No se ha traído al Notario o personal de la notaría ante los que, se indica, se pudieron advertir las discrepancias catastrales y de identificación de la finca, y se desconoce si lo fue a presencia o no, de algún representante de la entidad de crédito. No se ha aportado la escritura de préstamo hipotecario, que sí fue firmada por los codemandados rebeldes y que traba precisamente la finca litigiosa (pudo instarse mediante auxilio judicial su aportación al procedimiento).

En definitiva, estimamos que la prueba de autos resulta insuficiente en orden a acreditar que la entidad Caixabank haya procedido de mala fe en la constitución de la garantía hipotecaria sobre la finca propiedad del actor.
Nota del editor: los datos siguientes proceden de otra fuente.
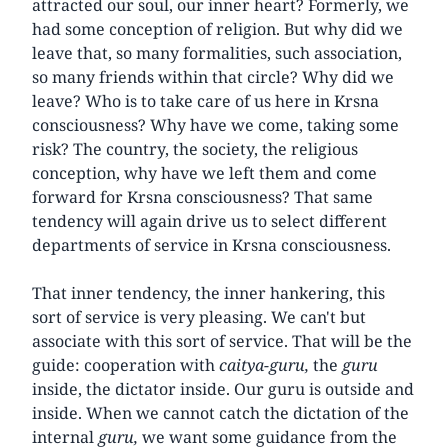
attracted our soul, our inner heart? Formerly, we
had some conception of religion. But why did we
leave that, so many formalities, such association,
so many friends within that circle? Why did we
leave? Who is to take care of us here in Krsna
consciousness? Why have we come, taking some
risk? The country, the society, the religious
conception, why have we left them and come
forward for Krsna consciousness? That same
tendency will again drive us to select different
departments of service in Krsna consciousness.
That inner tendency, the inner hankering, this
sort of service is very pleasing. We can't but
associate with this sort of service. That will be the
guide: cooperation with
caitya-guru,
the
guru
inside, the dictator inside. Our guru is outside and
inside. When we cannot catch the dictation of the
internal
guru,
we want some guidance from the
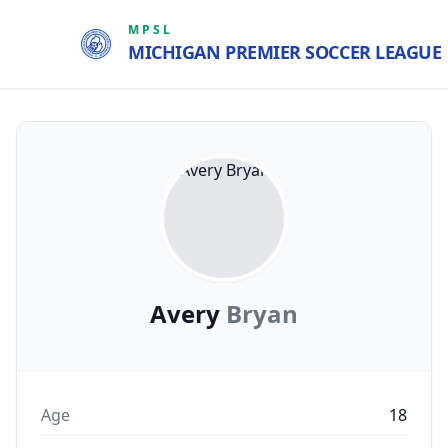
MPSL
MICHIGAN PREMIER SOCCER LEAGUE
Avery
Bryan
Age
18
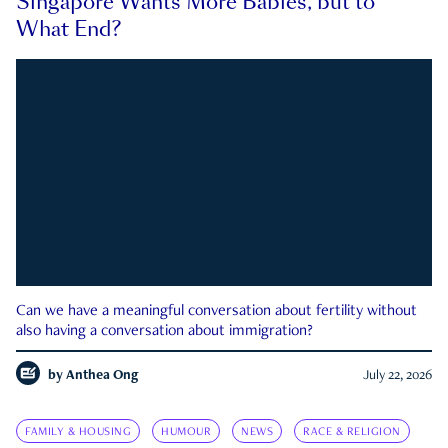
Singapore Wants More Babies, but to
What End?
Can we have a meaningful conversation about fertility without
also having a conversation about immigration?
by
Anthea Ong
July 22, 2026
FAMILY & HOUSING
HUMOUR
NEWS
RACE & RELIGION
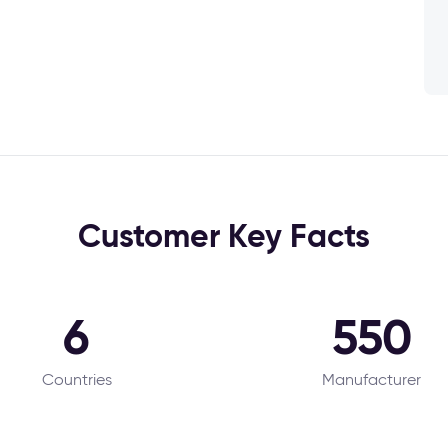
Customer Key Facts
6
550
Countries
Manufacturer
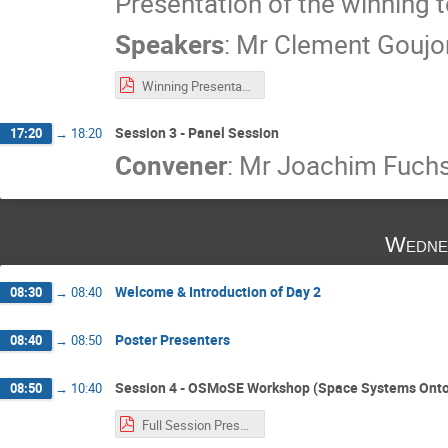
Presentation of the winning 
Speakers
:
Mr
Clement Goujo
Winning Presentation - AIM (All In Moon).pdf
Session 3 - Panel Session
17:20
→
18:20
Convener
:
Mr
Joachim Fuch
Wedne
Welcome & Introduction of Day 2
08:30
→
08:40
Poster Presenters
08:40
→
08:50
Session 4 - OSMoSE Workshop (Space Systems Onto
08:50
→
10:40
Full Session Presentation - OSMoSE Workshop.pdf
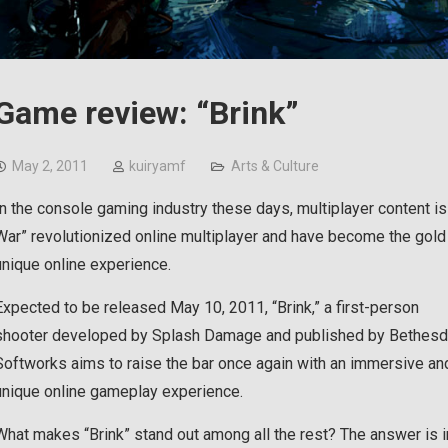
Game review: “Brink”
May 2, 2011
kuiryamf
Arts & Culture
In the console gaming industry these days, multiplayer content i
War” revolutionized online multiplayer and have become the gold
unique online experience.
Expected to be released May 10, 2011, “Brink,” a first-person
shooter developed by Splash Damage and published by Bethes
Softworks aims to raise the bar once again with an immersive an
unique online gameplay experience.
What makes “Brink” stand out among all the rest? The answer is 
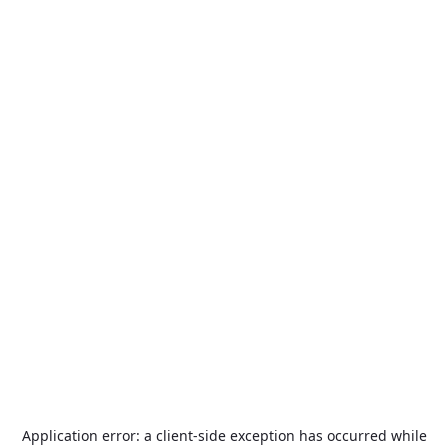
Application error: a
client
-side exception has occurred while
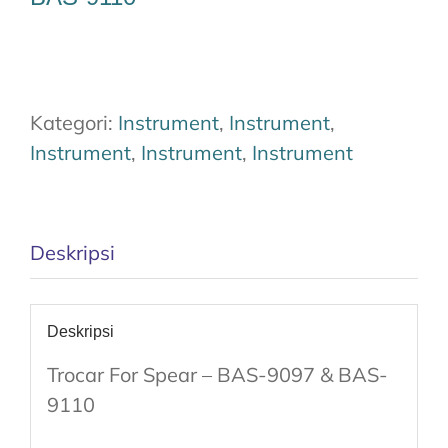
Kategori:
Instrument
,
Instrument
,
Instrument
,
Instrument
,
Instrument
Deskripsi
Deskripsi
Trocar For Spear – BAS-9097 & BAS-
9110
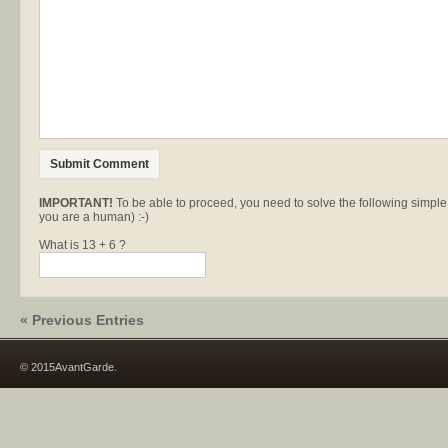
IMPORTANT!
To be able to proceed, you need to solve the following simpl
you are a human) :-)
What is 13 + 6 ?
« Previous Entries
© 2015AvantGarde.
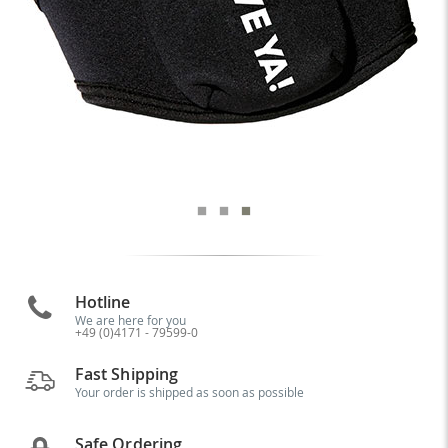
Hotline
We are here for you
+49 (0)4171 - 79599-0
Fast Shipping
Your order is shipped as soon as possible
Safe Ordering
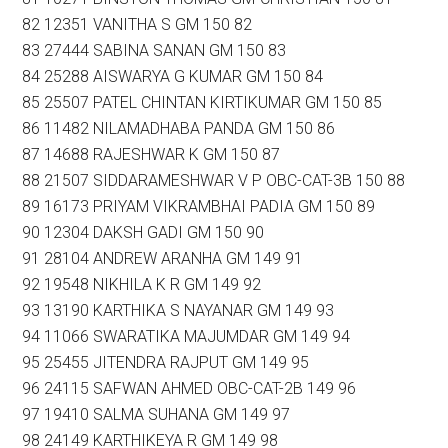
82 12351 VANITHA S GM 150 82
83 27444 SABINA SANAN GM 150 83
84 25288 AISWARYA G KUMAR GM 150 84
85 25507 PATEL CHINTAN KIRTIKUMAR GM 150 85
86 11482 NILAMADHABA PANDA GM 150 86
87 14688 RAJESHWAR K GM 150 87
88 21507 SIDDARAMESHWAR V P OBC-CAT-3B 150 88
89 16173 PRIYAM VIKRAMBHAI PADIA GM 150 89
90 12304 DAKSH GADI GM 150 90
91 28104 ANDREW ARANHA GM 149 91
92 19548 NIKHILA K R GM 149 92
93 13190 KARTHIKA S NAYANAR GM 149 93
94 11066 SWARATIKA MAJUMDAR GM 149 94
95 25455 JITENDRA RAJPUT GM 149 95
96 24115 SAFWAN AHMED OBC-CAT-2B 149 96
97 19410 SALMA SUHANA GM 149 97
98 24149 KARTHIKEYA R GM 149 98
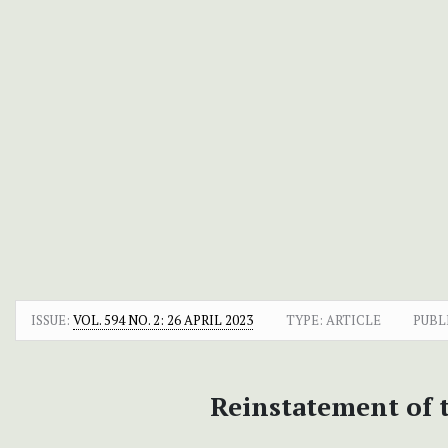
ISSUE:
VOL. 594 NO. 2: 26 APRIL 2023
TYPE: ARTICLE
PUBL
Reinstatement of 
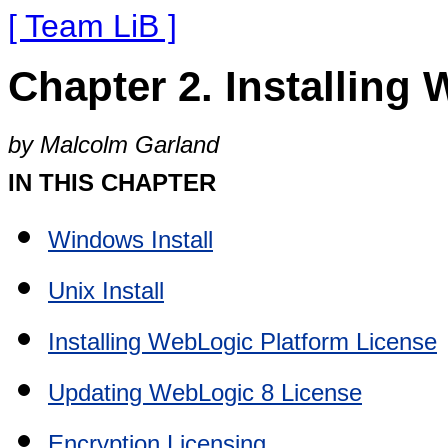
[ Team LiB ]
Chapter 2. Installing
by Malcolm Garland
IN THIS CHAPTER
Windows Install
Unix Install
Installing WebLogic Platform License
Updating WebLogic 8 License
Encryption Licensing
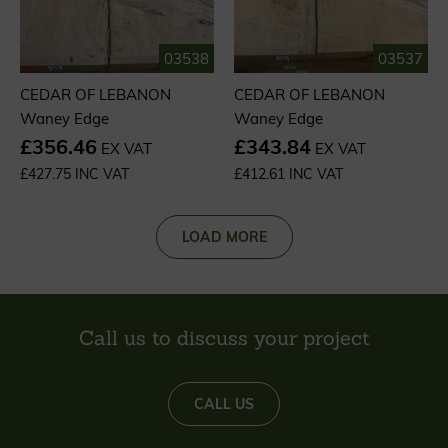
03538
03537
CEDAR OF LEBANON
CEDAR OF LEBANON
Waney Edge
Waney Edge
£356.46
£343.84
EX VAT
EX VAT
£427.75 INC VAT
£412.61 INC VAT
LOAD MORE
Call us to discuss your project
CALL US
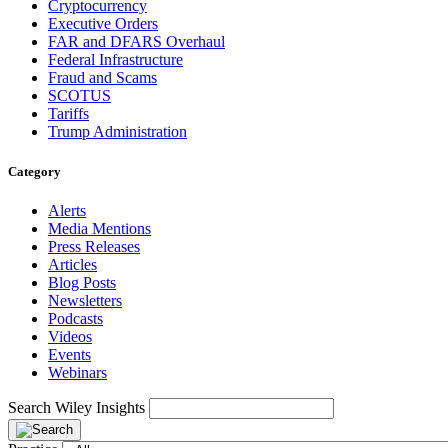
Cryptocurrency
Executive Orders
FAR and DFARS Overhaul
Federal Infrastructure
Fraud and Scams
SCOTUS
Tariffs
Trump Administration
Category
Alerts
Media Mentions
Press Releases
Articles
Blog Posts
Newsletters
Podcasts
Videos
Events
Webinars
Search Wiley Insights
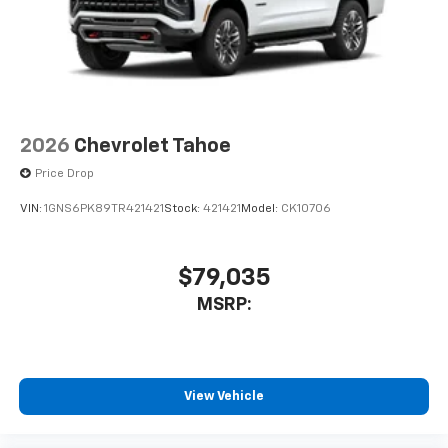
2026
Chevrolet Tahoe
Price Drop
VIN:
1GNS6PK89TR421421
Stock:
421421
Model:
CK10706
$79,035
MSRP:
View Vehicle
Y NO se considera debidamente enervada la presunción de buena fe, en contra de la entidad, debiendo mantenerse la protección registral ex art 34 LH.

Por lo expuesto, procede la estimación del recurso interpuesto por Caixa y la revocación de la Sentencia recurrida.

TERCERO.- Recurso de apelación del Sr Juan Ramón.-

Se insta imposición a la parte demandada de las costas de la instancia, dada la íntegra estimación de la demanda, Conforme al art 394 Lec , sin que existan ni se justifiquen dudas de derecho que permitan la no imposición de las costas.

Ahora bien, dado que se ha estimado el recurso interpuesto por la entidad, al apreciar concurrente su buena fe, y por ello, merecedora de la protección conforme al art 34 LH, desde luego no procede la imposición a la misma de las costas de instancia, dada la desestimación de la demanda.

Sin embargo, esta Sala sí estima concurrentes dudas no ya de derecho, -la jurisprudencia que interpreta lo dispuesto en el art 34 LH, transcrita en esta resolución, tampoco resulta equívoca o vacilante, sino más bien consolidada-, sino dudas de hecho que justifican en este caso la no imposición a ninguno de los litigantes de las costas de la instancia.

Ello supone la desestimación de recurso de apelación formulado por el Sr Juan Ramón.

CUARTO.- Conforme al art 398 de la Lec , dada la estimación del recurso interpuesto por Caixa, no procede imponer las costas de la alzada.

Dada la desestimación del recurso formulado por el Sr Juan Ramón, pero habida cuenta las dudas de derecho apreciadas, no procede especial imposición de las costas de la alzada las costas de la alzada.

VISTOS los preceptos legales citados y los demás de general y pertinente aplicación, y en razón a lo expuesto,

Fallo

ESTIMAR el recurso de apelación planteado por Caixabank contra la Sentencia de 28 de noviembre de 2022, del Juzgado de Primera Instancia Número 3 de Sanlúcar de Bda, en los autos referidos, que se revoca, procediendo en consecuencia la desestimación de las pretensiones formuladas en su contra.

DESESTIMAR el recurso de apelación formulado por el Sr Juan Ramón contra la Sentencia de 28 de noviembre de 2022 del Juzgado de 1ª Instancia n.º 3 de Sanlúcar de Bda.

Se declaran de oficio y no procede especial imposición ni de las costas causadas en la primera instancia y ni de las causadas en esta alzada.

Así por esta nuestra Sentencia, de la que se llevará testimonio literal al Rollo de Sala y se notificará a las partes haciéndoles saber que contra la misma podrá interponerse recurso de casación en el caso de concurrir las circunstancias previstas en el art. 477 de la Ley de Enjuiciamiento Civil y, en su caso, recurso extraordinario por infracción procesal, juzgando en esta segunda instancia, lo pronunciamos, mandamos y firmamos.

PUBLICACION.- En el día de la fecha fue leída la anterior sentencia por la Ilma. Sra. Magistrada Dª. TERESA HERRERO RABADÁN, estando constituida la Sección Segunda en Audiencia Pública, de lo que doy fe.